'NumPy와 Pure Python 속도 비교' 태그의 글 목록

'NumPy와 Pure Python 속도 비교'에 해당되는 글 1건

2017.02.04 [Python NumPy] 배열과 배열, 배열과 스칼라 연산 (Numerical Operations between Arrarys and Scalars) 2

[Python NumPy] 배열과 배열, 배열과 스칼라 연산 (Numerical Operations between Arrarys and Scalars)

Python 분석과 프로그래밍/Python 데이터 전처리 2017. 2. 4. 23:49

Python을 활용한 기계학습이나 딥러닝 공부하다보면 NumPy 연산이 기본으로 깔려있습니다. NumPy를 알고 있으면 공부하기가 편할 것이고, NumPy를 모르면 암호처럼 보일 거예요.

이번 포스팅에서는 Python NumPy의 배열과 배열, 배열과 스칼라 연산 (Numerical Operations between Arrarys and Scalars) 에 대해서 알아보겠습니다. 별로 어렵지는 않습니다.

크기가 같은 두 개의 숫자형 배열에 대해서 산술 연산(arithmetic operations)을 할 때 'for loops'를 사용하지 않고도 NumPy ndarray를 사용하면 Vectorization 으로 매우 빠르게 batch 연산을 수행할 수 있습니다.

만약 연산을 하는 두 배열의 차원(dimension, shape)이 다르다면 NumPy는 Broadcasting을 해서 연산을 해주는데요, 이건 다음번 포스팅에서 별도로 소개하겠습니다.

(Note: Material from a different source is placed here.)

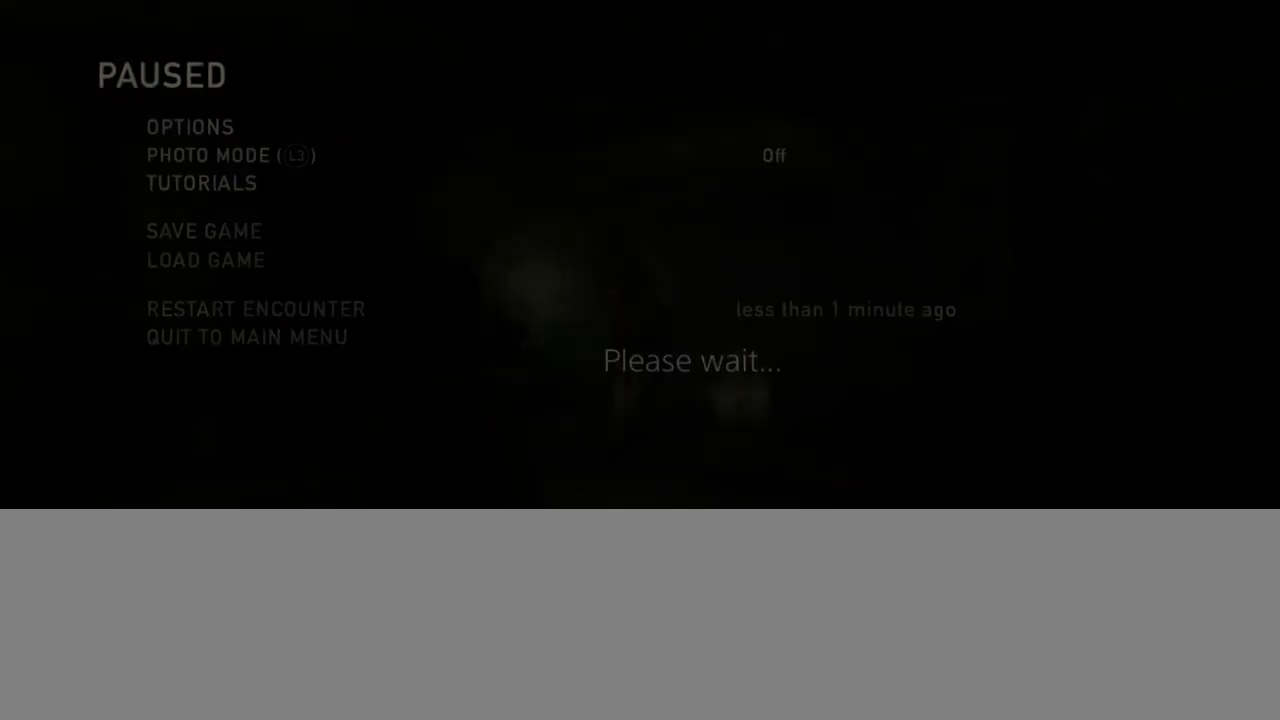
{"buttons": ["DPAD_UP"], "left_stick": "center", "right_stick": "center", "events": [[317, "DPAD_UP", "down"]]}
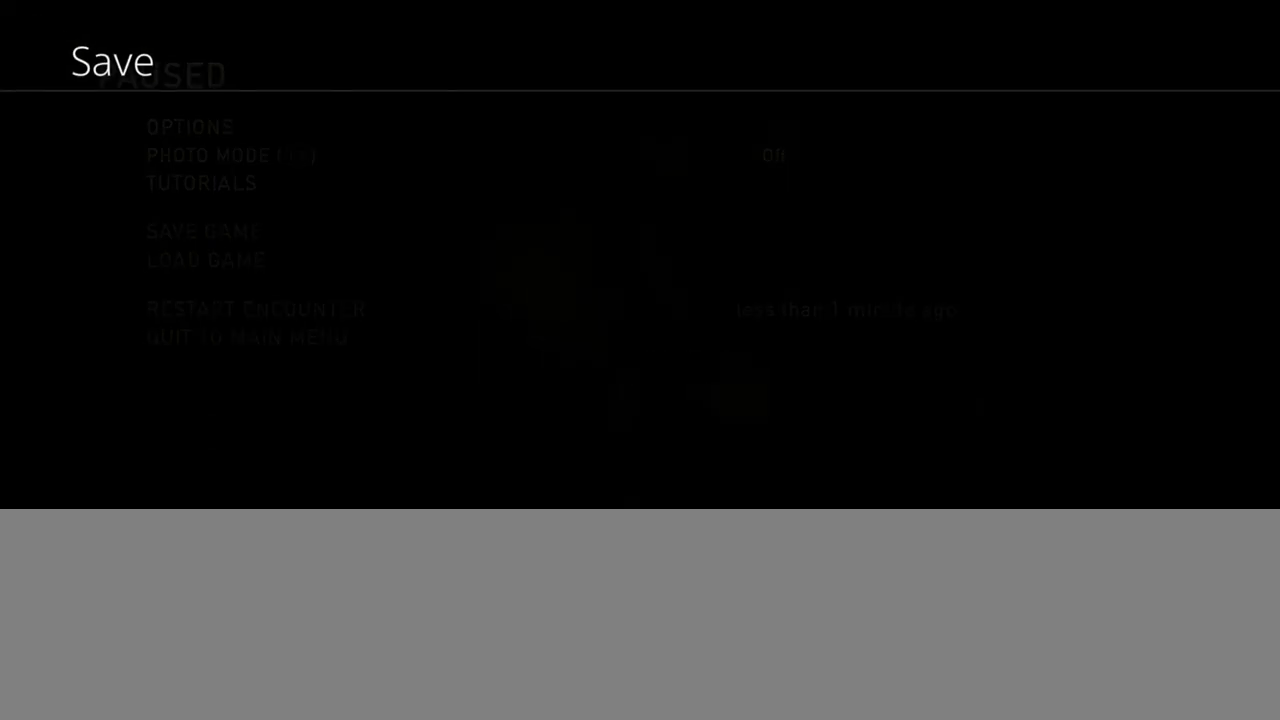
{"buttons": ["DPAD_UP"], "left_stick": "center", "right_stick": "center", "events": []}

[ Operations between NumPy Arrarys and Scalars ]

먼저 NumPy 모듈을 불러오고 예제 array 를 만들어보겠습니다.

#%% Numerical Operations between Arrays and Scalars
# vectorization

## importing modules

In [1]: import numpy as np

## making an nparray

In [2]: x = np.array([1., 1., 2., 2.])

In [3]: y = np.array([1., 2., 3., 4.])

In [4]: x

Out[4]: array([ 1., 1., 2., 2.])

In [5]: y

Out[5]: array([ 1., 2., 3., 4.])

(1) 배열과 스칼라의 산술 연산 (Arithmetic operations with an array and scalar)

산술연산 종류 : 덧셈 (addition, +), 뺄셈 (subtraction, -), 곱셈 (multiplication, *), 나눗셈 (division, /), 몫 (floor division, //), 나머지 (modulus, %), 배수 (exponent, **)

연산할 때 스칼라가 배열의 각 원소별로 모두 돌아가면서 연산의 대상으로 적용됨 (한글로 풀어쓰려니 표현이 참... -_-;) (propagating the value to each element).

## (1) Arithmetic operations with scalars, propagating the value to each element
# (1-1) addition

In [6]: y + 1

Out[6]: array([ 2., 3., 4., 5.])

# (1-2) subtraction

In [7]: y - 1

Out[7]: array([ 0., 1., 2., 3.])

# (1-3) multiplication

In [8]: y*2

Out[8]: array([ 2., 4., 6., 8.])

# (1-4) division

In [9]: y/2

Out[9]: array([ 0.5, 1. , 1.5, 2. ])

# (1-5) floor division

In [10]: y//2

Out[10]: array([ 0., 1., 1., 2.])

# (1-6) modulus : returns remainder after division

In [11]: y%2

Out[11]: array([ 1., 0., 1., 0.])

# (1-7) exponent

In [12]: y**2

Out[12]: array([ 1., 4., 9., 16.])

In [13]: 2**y

Out[13]: array([ 2., 4., 8., 16.])

NumPy 와 Pure Python 속도 비교

위에서 NumPy (vectorization) 가 Pure Python (for loops) 보다 많이 빠르다고 했는데요, 한번 벤치마킹 테스트를 해보았습니다. 똑같은 연산 (배열에 스칼라 1 더하기)을 해봤는데요, NumPy가 Pure Python보다 62.4배 빠르네요. 이거 아주 중요해요. 보통 Python 공부하면서 아주 짧고 간단한 예제를 가지고 실습하다보면 NumPy와 Pure Python의 'for loops'의 속도 차이를 못느낄 수 있습니다. 그런데 만약 백만, 천만 row를 가진 big data에 for loop 잘못 썼다가는 몇 시간이 걸려도 연산이 끝나지 않던게, NumPy 잘 사용하면 수 분 안에 끝낼 수 있다는 뜻이거든요.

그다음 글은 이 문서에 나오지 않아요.